After the formal launching of orphan-care programme across the province and the adjacent tribal belt, Al-Khidmat Foundation’s Peshawar chapter disbursed the second payment among some 300 orphan students, who are studying in different educational institutions.
The cheques were distributed at a ceremony at the district office of the foundation here, where the orphan students and their mothers served both as guests and participants. Khalid Waqas Chamkani, district president of foundation, gave away the cheques to students.
The foundation under the orphan care project is financially supporting around 2,500 students across the province. Each student is provided a monthly scholarship amounting to Rs2,500 for his academic expenses and family support.
Talking to The News after the ceremony, Khalid Waqas some 310 such students hailed from Peshawar district. He said apart from the monthly scholarship programme, Peshawar chapter of the foundation had set up a state-of-the-art ‘Aghosh’ centre – a boarding house – for the orphan students where quality education and the best possible accommodation is provided to them.
The centre has already started functioning. It would, however, be formally inaugurated by Jamaat-e-Islami head and Khyber Pakhtunkhwa Senior Minister Sirajul Haq tomorrow (Tuesday).
Khalid Waqas said that Al-Khidmat Foundation was serving the people particularly those belonging to the poor strata of the society in different sectors. He said the main focus of their activities was disaster – both natural and man-made. He said they remain in constant contact with the district administration and other relief and rescue bodies like Edhi Foundation, Rescue 1122 and reach the spot of occurrence at the earliest.
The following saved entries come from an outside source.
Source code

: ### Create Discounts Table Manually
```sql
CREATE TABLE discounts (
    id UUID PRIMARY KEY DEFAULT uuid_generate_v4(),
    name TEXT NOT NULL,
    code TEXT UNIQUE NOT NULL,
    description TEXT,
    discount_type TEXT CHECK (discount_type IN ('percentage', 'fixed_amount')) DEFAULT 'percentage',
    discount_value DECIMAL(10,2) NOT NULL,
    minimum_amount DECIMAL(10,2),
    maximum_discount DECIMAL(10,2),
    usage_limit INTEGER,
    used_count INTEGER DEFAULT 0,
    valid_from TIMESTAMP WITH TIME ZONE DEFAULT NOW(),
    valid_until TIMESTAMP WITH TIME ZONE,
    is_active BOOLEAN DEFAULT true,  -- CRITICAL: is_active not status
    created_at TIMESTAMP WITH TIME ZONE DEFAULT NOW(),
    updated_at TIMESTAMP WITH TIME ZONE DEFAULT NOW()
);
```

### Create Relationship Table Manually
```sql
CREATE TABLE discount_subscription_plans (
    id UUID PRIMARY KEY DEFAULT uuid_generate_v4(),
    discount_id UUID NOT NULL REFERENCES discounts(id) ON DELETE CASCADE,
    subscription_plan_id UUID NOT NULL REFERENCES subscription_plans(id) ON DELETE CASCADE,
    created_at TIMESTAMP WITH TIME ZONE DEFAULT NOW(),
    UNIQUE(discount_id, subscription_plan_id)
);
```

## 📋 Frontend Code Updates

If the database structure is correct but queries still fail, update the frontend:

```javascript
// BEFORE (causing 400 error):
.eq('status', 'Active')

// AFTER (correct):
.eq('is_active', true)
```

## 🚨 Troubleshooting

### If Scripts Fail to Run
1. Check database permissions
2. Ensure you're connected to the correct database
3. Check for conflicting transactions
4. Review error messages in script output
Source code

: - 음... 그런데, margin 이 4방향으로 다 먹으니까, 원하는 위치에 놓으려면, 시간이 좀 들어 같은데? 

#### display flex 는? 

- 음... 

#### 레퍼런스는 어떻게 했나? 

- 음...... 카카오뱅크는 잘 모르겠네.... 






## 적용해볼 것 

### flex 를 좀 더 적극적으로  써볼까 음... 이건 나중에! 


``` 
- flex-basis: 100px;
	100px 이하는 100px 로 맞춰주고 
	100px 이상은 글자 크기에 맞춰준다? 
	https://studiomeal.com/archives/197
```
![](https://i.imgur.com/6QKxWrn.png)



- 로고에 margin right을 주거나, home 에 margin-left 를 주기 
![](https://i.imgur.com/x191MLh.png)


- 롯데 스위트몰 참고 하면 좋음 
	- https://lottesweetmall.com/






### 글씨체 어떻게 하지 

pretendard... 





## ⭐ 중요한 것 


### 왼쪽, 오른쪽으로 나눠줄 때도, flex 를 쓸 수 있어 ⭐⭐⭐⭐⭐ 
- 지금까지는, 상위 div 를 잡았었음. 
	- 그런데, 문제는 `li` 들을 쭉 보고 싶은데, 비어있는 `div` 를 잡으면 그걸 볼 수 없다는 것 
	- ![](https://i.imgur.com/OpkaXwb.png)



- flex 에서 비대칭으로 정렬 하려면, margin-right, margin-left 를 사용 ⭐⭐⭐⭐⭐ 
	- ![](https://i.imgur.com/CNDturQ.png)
“In case of a bomb explosion, we shift the victims to hospital. We hand over the injured to the hospital staff. But the dead remain our responsibility. We clean the bodies, stitch them, if needed and put them in coffins. No other organisation – government or non-governmental – take care of the bodies,” Khalid Waqas said.
He recalled that their volunteers had managed coffins for 62 people killed in the All Saints Church blast. “The volunteers of Al-Khidmat Foundation recovered 26 out of the 28 people who drowned in Budhni river last year,” he added.
He said they shifted the bodies to their hometowns in free ambulance service of the foundation. “We also call the family members of the victims and console them,” he said. He said the foundation had one of the biggest ambulance systems in the province. “The volunteers of Al-Khidmat Foundation also take care of the valuables of the victims of the disasters and hand it over to their family members,” he said.
Khalid Waqas said the foundation was also providing services in water and sanitation sectors. “We also carry out various projects in different sectors assigned to us by national and international donors,” he said.
“Another important project of the foundation is the provision of informal education to the street children. Some 200 street children in the district are currently getting education in the foundation’s centers,” he added.
He said they also provided support to the poor women in marriages. “We not only provide dowry for poor women, but also arrange marriages for the poor families,” he said.
In a recent mass wedding ceremony some 25 couples tied the knot and they were provided dowry worth Rs100,000 each, he said. Khalid Waqas was of the opinion that they were facing some serious challenges in training of the volunteers and provision of temporary accommodation to them.
He asked the provincial government to provide them a 20-marla plot where they could set up a training centre for the volunteers and a parking lot for their ambulances.